TEKSTFRAGMENT:
Ensors maskers zijn verstarde gezichten, waarop men al de zonden kan lezen van een schijnheilige burgerlijke maatschappij. De Vlaamse burgerzoon ontdekt de lelijkheid van zijn stand. Hij schildert in wrede schreeuwende kleuren. Hij toont hoe lelijk de mens en de wereld is. Die kunst heeft niets gemeen met fraaidoenerij. Zij staat alleen, aangrijpend en lelijk in haar volle pracht.
Zij staat ook alleen in de Vlaamse schilderkunst, want de burgerlijke maatschappij trekt de Vlaamse schilders niet aan. Zij verkozen het platteland. Daar werkten Permeke, De Smet, Servaes, Vanden Berghe. De kunst van Permeke schijnt uiterst eenvoudig: brede borstelstreken, geen moeilijke constructie, monumentale wolken, zee en land als in het oerstadium der schepping. Uit de verse aarde zijn vreemde wezens gekropen: monsterlijke gedaanten met reusachtige voeten en halfgevormde gezichten. De vrouwen op hun korte benen leven dicht bij de grond en zijn nog lelijker dan de mannen. Die figuren zijn echter reuzen, voortdurend in strijd met de natuurelementen. In het buitenland is men Permekes zuivere eenvoud gaan erkennen. Zijn werk zal over de gehele wereld de pracht van de Vlaamse lelijkheid verkondigen.

GEËXTRAHEERD MATERIAAL:
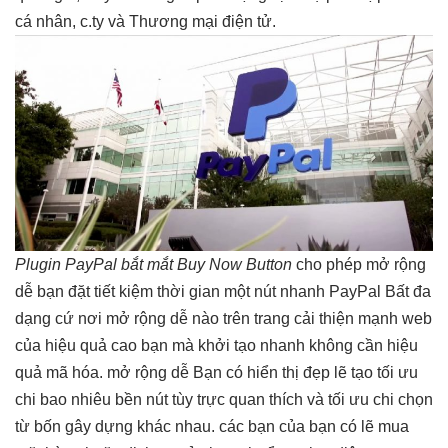
cá nhân, c.ty và Thương mại điện tử.
Plugin PayPal
bắt mắt
Buy Now Button
cho phép
mở rộng
dễ
bạn đặt
tiết kiệm thời gian
một nút
nhanh
PayPal Bất
đa
dạng
cứ nơi
mở rộng dễ
nào trên trang
cải thiện mạnh
web
của
hiệu quả cao
bạn mà
khởi tạo nhanh
không cần
hiệu
quả
mã hóa.
mở rộng dễ
Bạn có
hiển thị đẹp
lẽ tạo
tối ưu
chi
bao nhiêu
bền
nút tùy
trực quan
thích và
tối ưu chi
chọn
từ bốn gây dựng khác nhau. các bạn của bạn có lẽ mua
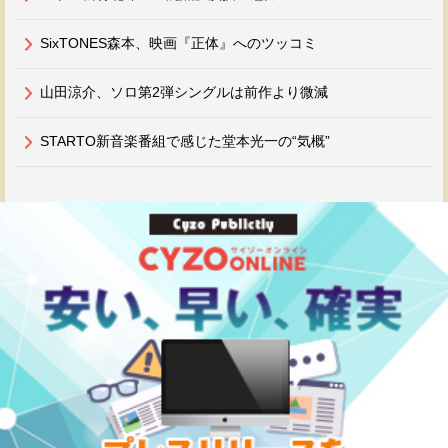
SixTONES森本、映画『正体』へのツッコミ
山田涼介、ソロ第2弾シングルは前作より微減
STARTO新音楽番組で感じた堂本光一の“気概”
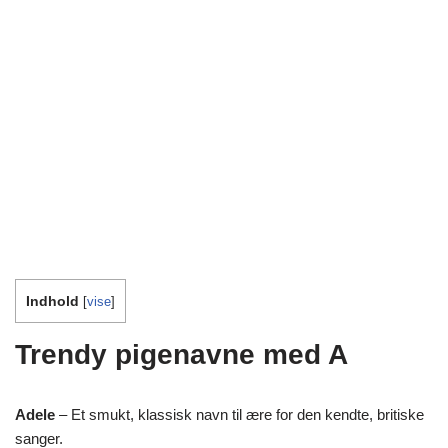
Indhold
[
vise
]
Trendy pigenavne med A
Adele
– Et smukt, klassisk navn til ære for den kendte, britiske
sanger.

OPDRACHT: Welke schilders werkten volgens het tekstfragment op het platteland? De rijen houden geen verband met het tekstfragment.

OPLOSSING: Permeke, De Smet, Servaes en Vanden Berghe.